Partilhando com Nick Cave a honraria do lugar cimeiro no elenco do dia, a banda de Kevin Parker puxou dos seus galões de 'maverick' do rock e da pop psicadélica revista e atualizada para os anos 10 e 20 do século XXI e ofereceu ao maior espaço do festival portuense (extraordinariamente preenchido neste segundo cabeça de cartaz) o que nas últimas décadas do século passado se denominava, com pompa e vaidade, de espetáculo de luz e som. Dando muito jeito, neste caso, que o património dos Tame Impala seja composto por respeitáveis quatro álbuns que mostraram um caminho claro - não necessariamente uma evolução - do rock psicadélico tal como transformado pelos Flaming Lips, até à synth-pop, ao disco, ao R&B e ao soft rock com evidentes referências nos anos 70 e 80. Ou, por outras palavras, a estrada que os conduziu de "Innerspeaker" (2010) e "Lonerism" (2012) a "Currents" (2015) e "The Slow Rush" (2020). Ou de 'Elephant' a 'Borderline', ambas presentes no alinhamento desta noite, ambas tão distintas no seu imaginário, ambas - valha a verdade - tão Tame Impala.
A escala também conta. Há quase duas dezenas de projetores em palco à frente dos quais se posiciona a banda, um círculo luminoso que se acende mais adiante, a pairar sobre os músicos. Na maior parte do tempo vemos vultos, absorvidos pela miscelânea de cores (e animações projetadas) em palco, pagando-se a dívida ao psicadelismo nas cores saturadas e arrastadas das imagens que vemos nos ecrãs laterais.
No que ao som diz respeito, poucas vezes neste espaço (ou)vimos tão conseguida uniformidade na distribuição, com cada recanto a receber a mesma definição, ajudado certamente pelo desaparecimento do vento que se fez sentir pela tarde.
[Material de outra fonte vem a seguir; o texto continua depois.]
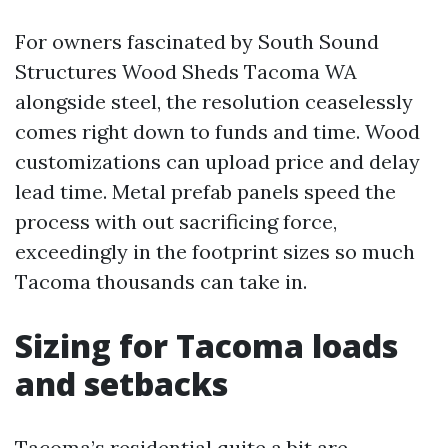
For owners fascinated by South Sound
Structures Wood Sheds Tacoma WA
alongside steel, the resolution ceaselessly
comes right down to funds and time. Wood
customizations can upload price and delay
lead time. Metal prefab panels speed the
process with out sacrificing force,
exceedingly in the footprint sizes so much
Tacoma thousands can take in.
Sizing for Tacoma loads
and setbacks
Tacoma’s residential quite a bit are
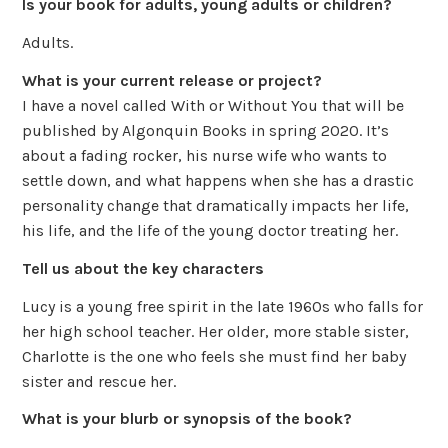
Is your book for adults, young adults or children?
Adults.
What is your current release or project?
I have a novel called With or Without You that will be
published by Algonquin Books in spring 2020. It’s
about a fading rocker, his nurse wife who wants to
settle down, and what happens when she has a drastic
personality change that dramatically impacts her life,
his life, and the life of the young doctor treating her.
Tell us about the key characters
Lucy is a young free spirit in the late 1960s who falls for
her high school teacher. Her older, more stable sister,
Charlotte is the one who feels she must find her baby
sister and rescue her.
What is your blurb or synopsis of the book?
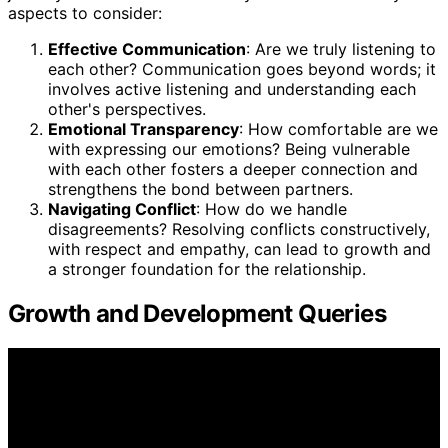
aspects to consider:
Effective Communication
: Are we truly listening to
each other? Communication goes beyond words; it
involves active listening and understanding each
other's perspectives.
Emotional Transparency
: How comfortable are we
with expressing our emotions? Being vulnerable
with each other fosters a deeper connection and
strengthens the bond between partners.
Navigating Conflict
: How do we handle
disagreements? Resolving conflicts constructively,
with respect and empathy, can lead to growth and
a stronger foundation for the relationship.
Growth and Development Queries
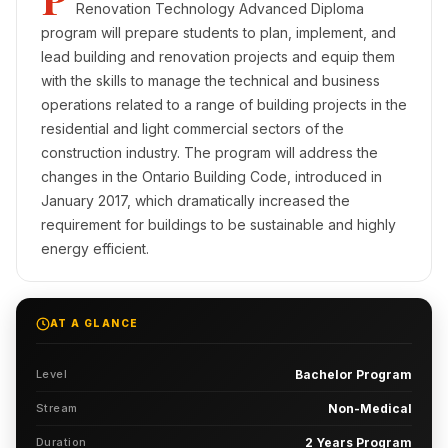
Renovation Technology Advanced Diploma
program will prepare students to plan, implement, and
lead building and renovation projects and equip them
with the skills to manage the technical and business
operations related to a range of building projects in the
residential and light commercial sectors of the
construction industry. The program will address the
changes in the Ontario Building Code, introduced in
January 2017, which dramatically increased the
requirement for buildings to be sustainable and highly
energy efficient.
AT A GLANCE
Level
Bachelor Program
Stream
Non-Medical
Duration
2 Years Program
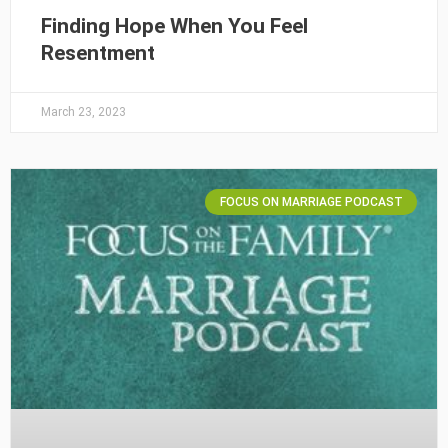
Finding Hope When You Feel
Resentment
March 23, 2023
FOCUS ON MARRIAGE PODCAST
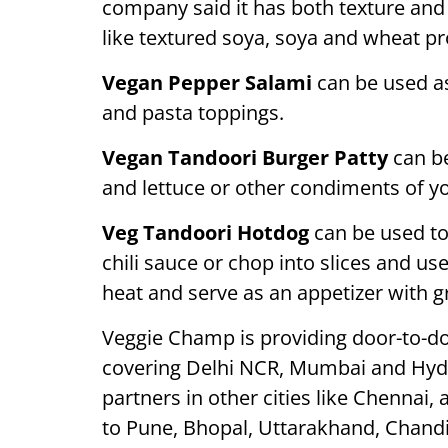
company said it has both texture and
like textured soya, soya and wheat prote
Vegan Pepper Salami
can be used as
and pasta toppings.
Vegan Tandoori Burger Patty
can be
and lettuce or other condiments of yo
Veg Tandoori Hotdog
can be used t
chili sauce or chop into slices and use
heat and serve as an appetizer with 
Veggie Champ is providing door-to-doo
covering Delhi NCR, Mumbai and Hyder
partners in other cities like Chennai,
to Pune, Bhopal, Uttarakhand, Chandi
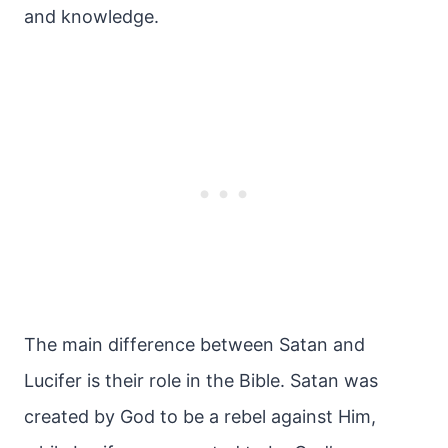
and knowledge.
The main difference between Satan and
Lucifer is their role in the Bible. Satan was
created by God to be a rebel against Him,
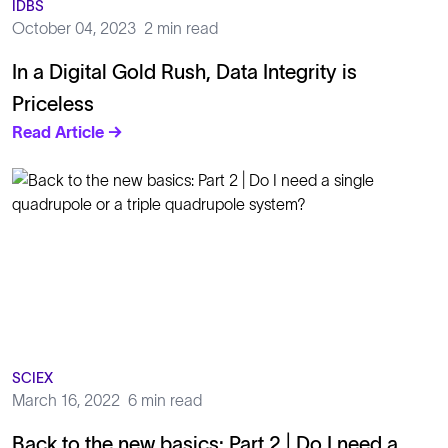
IDBS
October 04, 2023
2 min read
In a Digital Gold Rush, Data Integrity is
Priceless
Read Article →
SCIEX
March 16, 2022
6 min read
Back to the new basics: Part 2 | Do I need a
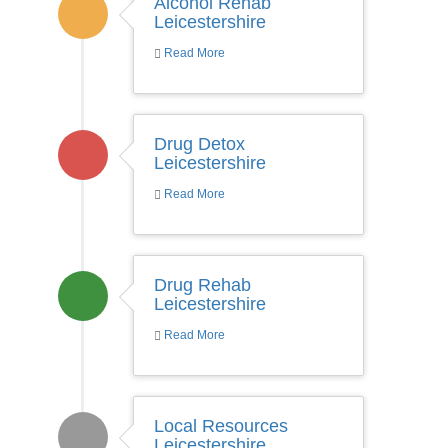
Alcohol Rehab
Leicestershire
Read More
Drug Detox
Leicestershire
Read More
Drug Rehab
Leicestershire
Read More
Local Resources
Leicestershire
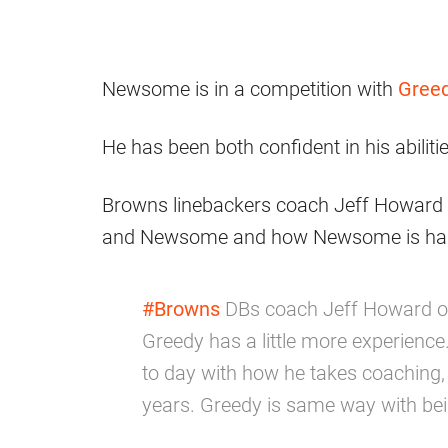
Newsome is in a competition with
Greed
He has been both confident in his abiliti
Browns linebackers coach Jeff Howard t
and Newsome and how Newsome is handl
#Browns
DBs coach Jeff Howard o
Greedy has a little more experience
to day with how he takes coaching, 
years. Greedy is same way with be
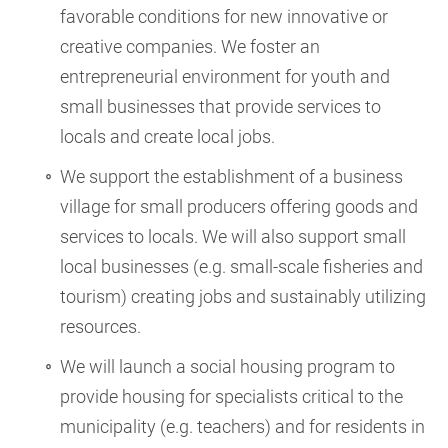
favorable conditions for new innovative or
creative companies. We foster an
entrepreneurial environment for youth and
small businesses that provide services to
locals and create local jobs.
We support the establishment of a business
village for small producers offering goods and
services to locals. We will also support small
local businesses (e.g. small-scale fisheries and
tourism) creating jobs and sustainably utilizing
resources.
We will launch a social housing program to
provide housing for specialists critical to the
municipality (e.g. teachers) and for residents in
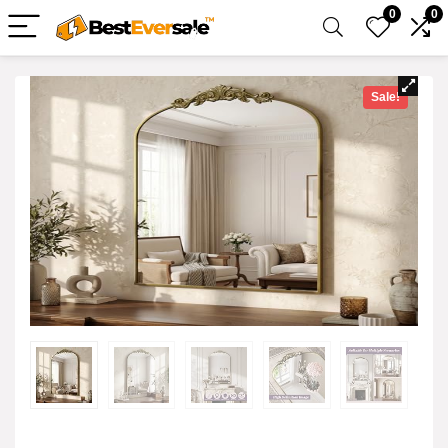
0
0
Sale!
A música ritmicamente estimulada dos Tame Impala, que tanto pode ser funk espectral 70s como synth-pop 80s ou bojudo vagão rock 60s (ainda que tudo sob diversos efeitos, com sons adulterados, procurando ser pouco cristalina) é oferecida com uma qualidade praticamente semelhante à dos álbuns de estúdio, evidência da preocupação e da minúcia de Kevin Parker enquanto desenhador de paisagens sonoras, enquanto geek da produção.
Num concerto que se viveu como viagem veloz, também visualmente, houve lasers para os céus do Porto e Matosinhos em 'Elephant' (single ainda hoje certeiro, à beira do qual o restante alinhamento da noite correria, noutras circunstâncias, o risco de parecer um tanto ou quanto brando), confetti e fumarada em 'Let It Happen', aquela pausa dengosa em 'Feels Like We Only Go Backwards'.
Económico em comunicação noutros concertos por cá (lembramo-nos do Optimus Alive, em 2013, ainda debaixo da luz solar), Parker mostrou-se hoje francamente entusiasmado com a vasta plateia que tinha à sua frente, dando-se mesmo a um exercício de memória descontraído, ainda que não exatamente bem-sucedido. "Este sítio é muito bonito. Acho que é a primeira vez que cá vimos. A Portugal não, claro. E também não ao Porto, caramba. Já cá tinha estado. Já disse que adoro o Porto três vezes. Ufa, acho que me safei desta, não? Da última vez que cá estivemos fomos à praia, não muito longe daqui. Vi aquela rede de pesca espantosa [a escultura "She Changes", conhecida vulgarmente como "Anémona", de Janet Echelman, localizada na rotunda a poucos metros do festival]". Este foi, na verdade, o primeiro concerto dos Tame Impala no Porto - as memórias de Parker provêm da estada na Invicta em trânsito de e para o festival de Paredes de Coura em 2015 - e pode dizer-se, em jeito de remate final, que para primeira vez não correu nada mal. A canção pode dizer que a sensação é de que só andamos para trás, mas esta banda ainda não parou de crescer.